The new constitution, therefore, not only uses instructions but also contains detailed explanations of the underlying reasons for desired behavior. Anthropic argues that these explanations make it easier for Claude to apply the guidelines to unfamiliar tasks or contexts.
Four core principles for Claude’s behavior
Unlike previous versions, the document does not consist of separate principles, but rather a coherent description of priorities and context. The constitution is structured around four core principles that guide Claude’s behavior. Among other things, it states that the model must be helpful by tailoring responses to users’ explicit wishes. For example, Anthropic states that Claude should not generate code in a programming language other than the one requested by the user, according to SiliconANGLE.
In addition, the document describes what Anthropic understands by “broadly safe” behavior. This includes, among other things, that Claude may not perform actions explicitly prohibited by a user, and that the model must be transparent about how decisions are made. The constitution also contains guidelines for ethical conduct and for complying with additional, more specific instructions from Anthropic. These additional guidelines relate, among other things, to warding off jailbreaking attempts and interactions with external applications and tools.
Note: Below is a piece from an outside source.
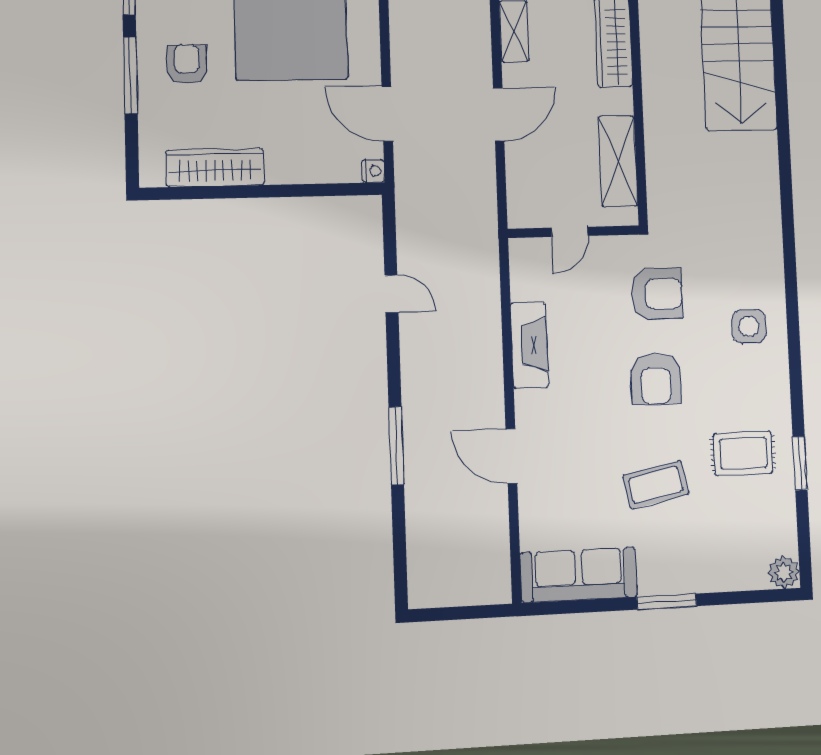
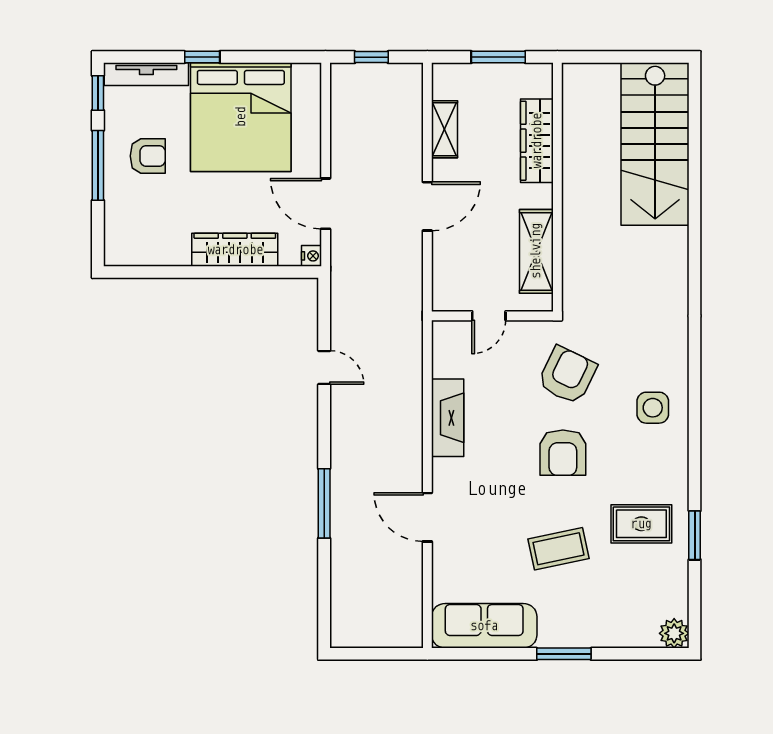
armchair: (187, 64) -> (148, 156), turned 90
wardrobe: (215, 168) -> (235, 250), moved
armchair: (657, 294) -> (567, 375), turned -64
Anthropic states that the constitution plays a direct role in training Claude. The document is part of the training data. It is also used by the models to generate synthetic training data. For example, by simulating conversations in which the guidelines from the constitution apply.
According to the company, the constitution also serves customers and users. Organizations that use Claude can use the document to assess whether the model’s output aligns with the established principles. If this is not the case, they can provide feedback to Anthropic.
Other AI providers are also publishing behavioral frameworks
The publication is part of a broader development in which AI developers explicitly lay down their principles and behavioral frameworks. Other parties in the sector have also published similar documents. For example, OpenAI Group PBC also uses a CC0 license for its own AI constitution, which is part of the training data for GPT-5.
Anthropic emphasizes that the constitution is not a static document. The company expects its content to be adapted as AI systems continue to develop.